Personal information
- Born: 24 July 1976 (age 49) Brno, Czech Republic
- Occupation: Judoka

Sport
- Sport: Judo
- Rank: 3rd dan black belt
- Club: Judoschule Sakura Union Pinzgau (2002)

Profile at external databases
- IJF: 59155
- JudoInside.com: 504

= Roman Jahoda =

Austrian judoka

Roman Jahoda (born 24 July 1976 in Brno, Czech Republic) is an Austrian judoka.

== Judo career ==
Roman was most successful in judo and was on the Austrian national judo team for 10 years. He won two judo world cups and four Austrian Judo Championships and was a contestant at World (1999) and European Judo Championships (1998).

==Achievements==

| Year | City | Tournament | Place | Weight class |
|---|---|---|---|---|
| 2002 | Sofia | World Cup | 1 | -81 kg |
| 2002 |  | Austrian Championships | 1 | -81 kg |
| 2000 |  | Austrian Championships | 1 | -81 kg |
| 1999 | Zagreb | Military World Games | 2 | -90 kg |
| 1998 | Budapest | World Cup | 7 | -90 kg |
| 1998 | Oviedo | European Championships | 5 | -90 kg |
| 1998 | Sofia | World Cup | 1 | -90 kg |

== Personal life ==
Jahoda was raised in Czechoslovakia for 10 years before moving to Austria.

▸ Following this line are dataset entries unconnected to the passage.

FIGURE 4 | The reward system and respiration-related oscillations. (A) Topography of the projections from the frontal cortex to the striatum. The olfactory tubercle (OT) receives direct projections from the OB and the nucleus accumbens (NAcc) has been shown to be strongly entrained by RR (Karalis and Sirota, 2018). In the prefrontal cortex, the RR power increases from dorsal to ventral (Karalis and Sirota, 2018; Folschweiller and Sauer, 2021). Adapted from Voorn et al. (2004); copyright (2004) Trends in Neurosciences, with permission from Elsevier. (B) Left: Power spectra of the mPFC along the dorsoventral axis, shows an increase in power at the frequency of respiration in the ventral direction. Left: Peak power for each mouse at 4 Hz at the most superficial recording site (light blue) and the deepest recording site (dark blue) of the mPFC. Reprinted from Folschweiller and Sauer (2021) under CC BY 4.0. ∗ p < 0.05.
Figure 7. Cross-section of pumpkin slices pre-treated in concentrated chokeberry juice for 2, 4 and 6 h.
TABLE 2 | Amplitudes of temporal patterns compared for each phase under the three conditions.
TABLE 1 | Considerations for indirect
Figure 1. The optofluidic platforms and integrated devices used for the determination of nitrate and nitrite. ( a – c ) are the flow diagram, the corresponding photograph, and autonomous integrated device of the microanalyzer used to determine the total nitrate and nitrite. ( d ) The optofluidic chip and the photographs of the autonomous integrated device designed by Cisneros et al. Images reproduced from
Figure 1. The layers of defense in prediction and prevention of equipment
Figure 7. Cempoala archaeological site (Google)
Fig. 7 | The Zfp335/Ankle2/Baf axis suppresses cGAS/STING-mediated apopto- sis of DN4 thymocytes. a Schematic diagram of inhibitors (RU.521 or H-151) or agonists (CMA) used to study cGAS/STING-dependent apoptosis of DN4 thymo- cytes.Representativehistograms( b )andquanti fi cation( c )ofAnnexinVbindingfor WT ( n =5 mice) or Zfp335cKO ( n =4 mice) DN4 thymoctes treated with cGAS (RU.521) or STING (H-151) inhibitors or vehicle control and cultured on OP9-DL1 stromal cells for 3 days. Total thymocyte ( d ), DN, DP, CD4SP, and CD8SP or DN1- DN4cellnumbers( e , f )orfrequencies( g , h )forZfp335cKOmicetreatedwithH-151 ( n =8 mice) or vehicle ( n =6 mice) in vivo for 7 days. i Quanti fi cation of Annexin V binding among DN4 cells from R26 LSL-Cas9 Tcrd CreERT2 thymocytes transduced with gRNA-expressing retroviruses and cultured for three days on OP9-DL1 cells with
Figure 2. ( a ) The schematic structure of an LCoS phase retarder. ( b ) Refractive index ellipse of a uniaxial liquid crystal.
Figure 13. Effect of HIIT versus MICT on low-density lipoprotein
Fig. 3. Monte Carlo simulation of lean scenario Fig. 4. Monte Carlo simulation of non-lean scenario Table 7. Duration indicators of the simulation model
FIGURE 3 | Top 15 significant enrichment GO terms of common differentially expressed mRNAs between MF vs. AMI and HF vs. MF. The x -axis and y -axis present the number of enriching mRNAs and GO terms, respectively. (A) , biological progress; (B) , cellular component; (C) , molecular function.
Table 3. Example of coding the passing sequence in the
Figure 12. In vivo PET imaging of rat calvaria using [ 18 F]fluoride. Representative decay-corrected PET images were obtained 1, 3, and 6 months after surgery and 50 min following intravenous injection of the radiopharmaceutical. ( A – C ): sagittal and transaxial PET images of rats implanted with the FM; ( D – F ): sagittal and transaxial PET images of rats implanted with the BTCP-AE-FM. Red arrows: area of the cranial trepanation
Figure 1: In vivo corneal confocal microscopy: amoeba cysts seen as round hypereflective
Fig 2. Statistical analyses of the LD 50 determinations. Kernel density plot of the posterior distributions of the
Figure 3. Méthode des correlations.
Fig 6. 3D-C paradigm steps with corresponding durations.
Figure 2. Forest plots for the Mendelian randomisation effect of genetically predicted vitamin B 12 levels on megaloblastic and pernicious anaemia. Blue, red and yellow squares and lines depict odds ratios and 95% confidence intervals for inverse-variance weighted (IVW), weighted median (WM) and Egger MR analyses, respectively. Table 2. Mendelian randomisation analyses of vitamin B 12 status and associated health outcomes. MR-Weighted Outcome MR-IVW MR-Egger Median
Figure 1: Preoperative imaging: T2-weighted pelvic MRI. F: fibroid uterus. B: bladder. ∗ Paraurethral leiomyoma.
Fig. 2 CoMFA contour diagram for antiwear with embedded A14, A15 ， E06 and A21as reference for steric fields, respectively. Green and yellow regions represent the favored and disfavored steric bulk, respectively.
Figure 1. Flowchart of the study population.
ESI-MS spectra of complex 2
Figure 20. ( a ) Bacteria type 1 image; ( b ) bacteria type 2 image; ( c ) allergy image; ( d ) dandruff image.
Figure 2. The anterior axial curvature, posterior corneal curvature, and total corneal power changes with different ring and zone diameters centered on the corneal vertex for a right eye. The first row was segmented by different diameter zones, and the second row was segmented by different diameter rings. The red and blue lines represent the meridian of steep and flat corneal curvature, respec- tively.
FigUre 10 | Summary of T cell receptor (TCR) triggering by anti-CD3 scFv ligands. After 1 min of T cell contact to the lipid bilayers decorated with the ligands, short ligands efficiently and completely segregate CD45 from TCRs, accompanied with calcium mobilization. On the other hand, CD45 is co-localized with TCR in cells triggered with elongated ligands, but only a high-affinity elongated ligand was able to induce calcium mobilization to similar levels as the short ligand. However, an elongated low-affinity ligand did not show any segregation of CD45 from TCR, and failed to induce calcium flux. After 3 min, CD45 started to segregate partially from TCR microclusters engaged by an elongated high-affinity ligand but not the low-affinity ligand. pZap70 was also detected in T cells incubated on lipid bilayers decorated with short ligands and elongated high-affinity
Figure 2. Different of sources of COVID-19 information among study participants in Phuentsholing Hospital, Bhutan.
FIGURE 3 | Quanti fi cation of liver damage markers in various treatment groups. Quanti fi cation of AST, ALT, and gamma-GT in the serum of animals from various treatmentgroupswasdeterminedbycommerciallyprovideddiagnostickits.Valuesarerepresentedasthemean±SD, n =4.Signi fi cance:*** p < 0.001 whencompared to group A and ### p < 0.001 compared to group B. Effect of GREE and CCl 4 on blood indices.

His father, a member of the Czech Judo national team, was an engineer and taught mathematics and sports at university. His mother was a member of the Czech skiing national team and was an architect.

In 2003, Jahoda established himself as a physical therapist, working with professional athletes across a wide range of sports.